• 2025年5月19日

「立てば芍薬、座れば牡丹」には意味がある?|花と漢方にまつわる面白い豆知識

先日、スタッフから「長谷牡丹園がちょうど見頃で、芍薬も咲き始めていましたよ」と教えてもらいました。

「えっ、牡丹園に芍薬もあるの?」と不思議に思ったのですが、調べてみると――これがとても興味深い話だったのです。

実は、牡丹の栽培には“芍薬の力”が必要なんです。

牡丹は成長がゆっくりで、種から育てると花が咲くまでに5〜10年もかかることがあります。そこで登場するのが、成長が早く根が丈夫な芍薬。芍薬を「台木」として土台に使い、その上に牡丹を接ぎ木して育てるのが一般的な方法なのだそうです。

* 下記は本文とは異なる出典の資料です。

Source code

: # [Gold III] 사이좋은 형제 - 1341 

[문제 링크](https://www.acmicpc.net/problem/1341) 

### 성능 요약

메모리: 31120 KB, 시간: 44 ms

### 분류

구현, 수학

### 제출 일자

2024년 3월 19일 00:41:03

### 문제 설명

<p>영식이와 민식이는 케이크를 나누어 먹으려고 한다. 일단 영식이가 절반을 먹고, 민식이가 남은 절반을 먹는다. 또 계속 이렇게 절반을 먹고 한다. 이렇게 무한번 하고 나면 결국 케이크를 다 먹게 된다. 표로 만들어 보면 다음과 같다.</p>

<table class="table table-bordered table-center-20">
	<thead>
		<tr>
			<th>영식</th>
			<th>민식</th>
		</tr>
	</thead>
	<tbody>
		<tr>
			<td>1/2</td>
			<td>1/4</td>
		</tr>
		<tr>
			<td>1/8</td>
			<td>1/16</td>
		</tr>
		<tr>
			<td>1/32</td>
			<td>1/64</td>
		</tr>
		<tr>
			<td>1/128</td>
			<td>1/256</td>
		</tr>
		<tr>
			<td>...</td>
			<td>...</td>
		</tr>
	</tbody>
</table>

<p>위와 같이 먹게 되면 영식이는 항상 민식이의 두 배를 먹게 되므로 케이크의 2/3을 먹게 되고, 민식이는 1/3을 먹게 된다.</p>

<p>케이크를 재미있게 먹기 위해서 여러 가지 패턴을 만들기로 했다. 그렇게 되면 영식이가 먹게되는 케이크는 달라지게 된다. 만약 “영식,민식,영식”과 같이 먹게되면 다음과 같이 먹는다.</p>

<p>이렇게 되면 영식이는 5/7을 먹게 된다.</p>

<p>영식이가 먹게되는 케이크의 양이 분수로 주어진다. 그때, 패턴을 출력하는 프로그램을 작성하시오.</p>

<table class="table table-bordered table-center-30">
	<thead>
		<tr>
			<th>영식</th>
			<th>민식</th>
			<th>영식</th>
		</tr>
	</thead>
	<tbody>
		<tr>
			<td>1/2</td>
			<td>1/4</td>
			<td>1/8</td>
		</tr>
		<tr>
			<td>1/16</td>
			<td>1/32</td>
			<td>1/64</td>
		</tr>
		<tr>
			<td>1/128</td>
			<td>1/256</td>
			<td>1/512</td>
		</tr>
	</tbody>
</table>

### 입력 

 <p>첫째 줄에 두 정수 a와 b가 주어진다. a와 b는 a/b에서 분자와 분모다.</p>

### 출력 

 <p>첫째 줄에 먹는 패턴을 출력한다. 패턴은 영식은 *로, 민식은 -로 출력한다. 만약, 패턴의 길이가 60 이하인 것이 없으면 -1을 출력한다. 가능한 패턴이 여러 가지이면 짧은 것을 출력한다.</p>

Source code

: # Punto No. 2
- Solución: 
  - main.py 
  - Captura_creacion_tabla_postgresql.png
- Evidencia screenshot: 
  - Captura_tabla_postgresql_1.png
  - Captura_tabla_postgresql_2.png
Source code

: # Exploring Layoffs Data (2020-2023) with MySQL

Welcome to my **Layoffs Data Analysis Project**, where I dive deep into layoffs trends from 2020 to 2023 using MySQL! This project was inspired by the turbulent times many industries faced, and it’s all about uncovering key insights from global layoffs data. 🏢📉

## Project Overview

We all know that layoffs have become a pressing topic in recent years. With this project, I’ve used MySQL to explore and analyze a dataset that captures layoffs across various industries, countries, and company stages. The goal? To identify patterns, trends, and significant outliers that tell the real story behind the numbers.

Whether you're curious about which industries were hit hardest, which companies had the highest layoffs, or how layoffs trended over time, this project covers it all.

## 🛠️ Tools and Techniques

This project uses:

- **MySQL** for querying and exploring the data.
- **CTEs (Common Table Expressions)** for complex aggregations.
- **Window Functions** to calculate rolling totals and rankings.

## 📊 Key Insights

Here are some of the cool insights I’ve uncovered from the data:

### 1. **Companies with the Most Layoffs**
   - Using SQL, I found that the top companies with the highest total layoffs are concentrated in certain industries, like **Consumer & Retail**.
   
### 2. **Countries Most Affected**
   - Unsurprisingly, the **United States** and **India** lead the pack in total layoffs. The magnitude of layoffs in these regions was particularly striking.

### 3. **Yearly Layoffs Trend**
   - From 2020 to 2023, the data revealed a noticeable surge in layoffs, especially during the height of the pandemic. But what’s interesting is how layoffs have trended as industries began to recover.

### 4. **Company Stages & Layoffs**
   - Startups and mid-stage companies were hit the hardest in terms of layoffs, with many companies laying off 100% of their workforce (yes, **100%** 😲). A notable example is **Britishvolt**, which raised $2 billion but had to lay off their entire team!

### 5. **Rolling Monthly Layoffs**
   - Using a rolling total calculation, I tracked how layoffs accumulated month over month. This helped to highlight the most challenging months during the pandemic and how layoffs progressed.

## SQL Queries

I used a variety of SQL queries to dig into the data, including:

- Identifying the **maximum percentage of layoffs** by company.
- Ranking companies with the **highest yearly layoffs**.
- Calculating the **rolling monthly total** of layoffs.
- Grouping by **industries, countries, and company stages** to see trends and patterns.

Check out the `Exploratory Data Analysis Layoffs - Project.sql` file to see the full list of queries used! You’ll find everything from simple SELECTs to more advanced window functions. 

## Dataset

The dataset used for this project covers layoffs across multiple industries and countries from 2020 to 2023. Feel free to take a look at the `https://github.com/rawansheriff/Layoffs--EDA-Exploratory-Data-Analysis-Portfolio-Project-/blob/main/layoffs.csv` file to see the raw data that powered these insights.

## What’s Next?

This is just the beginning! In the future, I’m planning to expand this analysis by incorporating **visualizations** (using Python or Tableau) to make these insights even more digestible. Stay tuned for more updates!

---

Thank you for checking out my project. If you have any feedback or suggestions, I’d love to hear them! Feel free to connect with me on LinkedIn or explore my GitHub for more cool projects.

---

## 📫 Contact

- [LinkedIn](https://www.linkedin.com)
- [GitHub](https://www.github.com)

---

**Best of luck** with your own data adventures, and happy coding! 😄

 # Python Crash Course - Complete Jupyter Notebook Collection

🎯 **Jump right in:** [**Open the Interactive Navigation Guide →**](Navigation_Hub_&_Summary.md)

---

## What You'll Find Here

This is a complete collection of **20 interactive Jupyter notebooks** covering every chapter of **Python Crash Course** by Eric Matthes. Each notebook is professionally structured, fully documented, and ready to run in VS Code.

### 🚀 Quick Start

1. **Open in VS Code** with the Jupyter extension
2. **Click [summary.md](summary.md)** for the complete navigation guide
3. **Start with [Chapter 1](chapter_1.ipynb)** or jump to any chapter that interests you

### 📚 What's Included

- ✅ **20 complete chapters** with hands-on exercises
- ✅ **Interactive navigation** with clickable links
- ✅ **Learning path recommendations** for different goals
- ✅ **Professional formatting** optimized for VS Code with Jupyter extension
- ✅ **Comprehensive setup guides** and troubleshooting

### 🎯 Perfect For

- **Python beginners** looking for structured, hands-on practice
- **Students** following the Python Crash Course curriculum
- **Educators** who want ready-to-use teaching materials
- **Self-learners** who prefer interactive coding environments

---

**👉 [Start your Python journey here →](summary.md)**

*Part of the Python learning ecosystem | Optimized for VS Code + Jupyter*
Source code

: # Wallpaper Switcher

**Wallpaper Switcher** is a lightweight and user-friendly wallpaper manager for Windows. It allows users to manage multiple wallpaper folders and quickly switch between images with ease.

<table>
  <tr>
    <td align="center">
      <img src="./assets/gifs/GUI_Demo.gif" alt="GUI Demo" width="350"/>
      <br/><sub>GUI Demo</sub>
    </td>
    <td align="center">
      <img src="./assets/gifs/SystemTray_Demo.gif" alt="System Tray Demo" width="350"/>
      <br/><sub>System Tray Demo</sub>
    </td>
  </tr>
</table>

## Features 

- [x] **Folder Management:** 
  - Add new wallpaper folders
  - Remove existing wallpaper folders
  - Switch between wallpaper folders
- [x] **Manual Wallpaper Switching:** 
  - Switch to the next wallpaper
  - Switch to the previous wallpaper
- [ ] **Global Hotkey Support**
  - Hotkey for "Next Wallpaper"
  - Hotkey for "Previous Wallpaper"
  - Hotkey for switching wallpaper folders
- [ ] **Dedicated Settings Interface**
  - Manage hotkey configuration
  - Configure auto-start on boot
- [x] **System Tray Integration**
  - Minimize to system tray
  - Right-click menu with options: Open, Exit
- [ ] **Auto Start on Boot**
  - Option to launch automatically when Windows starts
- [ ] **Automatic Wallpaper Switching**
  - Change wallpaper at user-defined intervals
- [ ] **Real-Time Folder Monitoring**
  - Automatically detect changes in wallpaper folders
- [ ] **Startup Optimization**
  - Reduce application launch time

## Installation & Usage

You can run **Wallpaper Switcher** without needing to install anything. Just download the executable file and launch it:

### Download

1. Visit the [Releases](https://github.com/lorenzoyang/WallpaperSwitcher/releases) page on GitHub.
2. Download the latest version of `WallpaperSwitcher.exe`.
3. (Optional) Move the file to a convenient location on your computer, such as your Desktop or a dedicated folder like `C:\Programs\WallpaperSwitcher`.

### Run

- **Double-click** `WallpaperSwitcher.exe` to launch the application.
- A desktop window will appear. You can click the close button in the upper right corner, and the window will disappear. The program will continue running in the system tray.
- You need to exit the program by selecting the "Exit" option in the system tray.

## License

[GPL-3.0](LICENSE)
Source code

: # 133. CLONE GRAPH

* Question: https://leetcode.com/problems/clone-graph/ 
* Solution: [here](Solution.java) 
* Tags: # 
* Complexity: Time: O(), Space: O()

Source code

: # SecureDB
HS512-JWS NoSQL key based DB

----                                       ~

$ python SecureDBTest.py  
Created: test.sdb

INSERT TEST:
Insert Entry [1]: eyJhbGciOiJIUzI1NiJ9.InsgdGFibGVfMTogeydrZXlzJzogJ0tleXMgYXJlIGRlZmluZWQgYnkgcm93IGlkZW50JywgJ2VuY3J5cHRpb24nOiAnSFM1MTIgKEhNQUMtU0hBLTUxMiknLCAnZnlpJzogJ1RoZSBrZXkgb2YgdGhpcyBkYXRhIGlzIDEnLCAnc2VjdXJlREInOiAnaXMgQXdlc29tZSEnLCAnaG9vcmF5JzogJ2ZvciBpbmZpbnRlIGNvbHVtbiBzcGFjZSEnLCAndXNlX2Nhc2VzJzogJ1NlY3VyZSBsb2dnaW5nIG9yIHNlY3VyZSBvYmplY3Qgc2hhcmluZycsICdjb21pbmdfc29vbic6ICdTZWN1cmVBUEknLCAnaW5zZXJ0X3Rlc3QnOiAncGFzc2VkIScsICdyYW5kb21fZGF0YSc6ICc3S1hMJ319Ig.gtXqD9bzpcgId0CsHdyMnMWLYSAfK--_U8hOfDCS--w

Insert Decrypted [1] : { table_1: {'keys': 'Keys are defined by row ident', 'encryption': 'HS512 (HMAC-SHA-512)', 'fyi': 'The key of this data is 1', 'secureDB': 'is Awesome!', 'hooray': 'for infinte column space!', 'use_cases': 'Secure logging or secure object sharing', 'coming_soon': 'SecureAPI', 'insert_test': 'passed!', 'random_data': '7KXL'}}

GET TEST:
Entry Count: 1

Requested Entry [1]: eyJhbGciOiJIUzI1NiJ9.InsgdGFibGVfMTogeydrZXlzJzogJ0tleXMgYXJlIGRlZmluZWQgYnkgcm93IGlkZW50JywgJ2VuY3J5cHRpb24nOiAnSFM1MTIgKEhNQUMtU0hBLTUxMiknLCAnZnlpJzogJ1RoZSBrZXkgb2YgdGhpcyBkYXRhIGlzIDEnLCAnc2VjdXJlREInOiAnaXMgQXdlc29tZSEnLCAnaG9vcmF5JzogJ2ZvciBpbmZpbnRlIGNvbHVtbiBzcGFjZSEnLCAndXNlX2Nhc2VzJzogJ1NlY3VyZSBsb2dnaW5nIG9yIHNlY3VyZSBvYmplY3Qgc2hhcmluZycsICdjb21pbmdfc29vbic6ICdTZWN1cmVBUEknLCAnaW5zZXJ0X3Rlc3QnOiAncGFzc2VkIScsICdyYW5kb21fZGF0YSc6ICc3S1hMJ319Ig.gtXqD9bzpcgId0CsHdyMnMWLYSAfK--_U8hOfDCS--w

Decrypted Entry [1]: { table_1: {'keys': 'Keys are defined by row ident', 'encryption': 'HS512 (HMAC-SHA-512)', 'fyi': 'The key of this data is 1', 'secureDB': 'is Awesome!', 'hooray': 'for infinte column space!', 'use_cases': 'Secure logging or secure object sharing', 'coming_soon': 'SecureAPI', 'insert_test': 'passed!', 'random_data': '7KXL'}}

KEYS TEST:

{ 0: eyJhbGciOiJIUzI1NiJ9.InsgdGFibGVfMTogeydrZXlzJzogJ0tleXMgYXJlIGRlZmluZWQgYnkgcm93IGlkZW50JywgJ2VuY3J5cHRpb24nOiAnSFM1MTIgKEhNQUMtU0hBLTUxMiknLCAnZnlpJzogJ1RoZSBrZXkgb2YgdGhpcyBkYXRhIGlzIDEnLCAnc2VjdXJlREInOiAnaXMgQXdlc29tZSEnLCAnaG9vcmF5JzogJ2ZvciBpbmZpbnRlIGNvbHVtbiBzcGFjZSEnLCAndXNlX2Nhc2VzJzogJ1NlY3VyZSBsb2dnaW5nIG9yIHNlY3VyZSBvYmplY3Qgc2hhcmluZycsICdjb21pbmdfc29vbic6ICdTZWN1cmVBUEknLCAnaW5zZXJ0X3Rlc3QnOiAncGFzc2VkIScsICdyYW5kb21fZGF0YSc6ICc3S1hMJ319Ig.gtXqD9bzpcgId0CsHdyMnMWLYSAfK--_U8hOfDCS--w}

どちらもボタン科ボタン属という近縁種なので相性もバッチリ。芍薬は、いわば牡丹を支える「縁の下の力持ち」なんですね。

そんな芍薬と牡丹は、漢方の世界でも深い関わりがあります。

「立てば芍薬、座れば牡丹、歩く姿は百合の花」――この有名なことわざは、美しい女性の姿をたとえたものとして知られていますが、実は漢方の効能の違いを表現したものだという説もあります。

  • 「立てば芍薬」は、イライラして気が立っているときに芍薬がよく効くこと
  • 「座れば牡丹」は、血の巡りが悪く、動きが鈍くなったときに牡丹皮(牡丹の根の皮)が有効であること
  • 「歩く姿は百合の花」は、心身のバランスを崩してふらつく状態(心身症)を表していると言われています

実際、婦人科でよく使われる代表的な漢方薬にはこれらの生薬が含まれています。

例えば「婦人科三大処方」として知られる以下の薬は、体質や症状に応じて使い分けられます。

  • 当帰芍薬散(とうきしゃくやくさん):体力がなく、冷えやすくむくみやすい方に
  • 加味逍遙散(かみしょうようさん):イライラや不眠、のぼせなどストレス症状が気になる方に
  • 桂枝茯苓丸(けいしぶくりょうがん):血行が悪く、肩こりや生理痛がある方におすすめ

また、こむら返りの特効薬として知られる**芍薬甘草湯(しゃくやくかんぞうとう)**も、足がつる時などに広く使われており、ドラッグストアで見かけることも多いですね。

このように、芍薬と牡丹は「花」としての美しさだけでなく、「生薬」としても非常に奥深い存在なのです。

せっかくなら、この季節に芍薬や牡丹の花を楽しみながら、自然の恵みについて思いを巡らせてみてはいかがでしょうか。

ちなみに、今年の長谷牡丹園(宝塚市)の開園は5月25日(土)までだそうです。

今がちょうど見頃のようですので、お時間がある方はぜひ足を運んでみてくださいね。心と体のリフレッシュにもぴったりの散策コースです。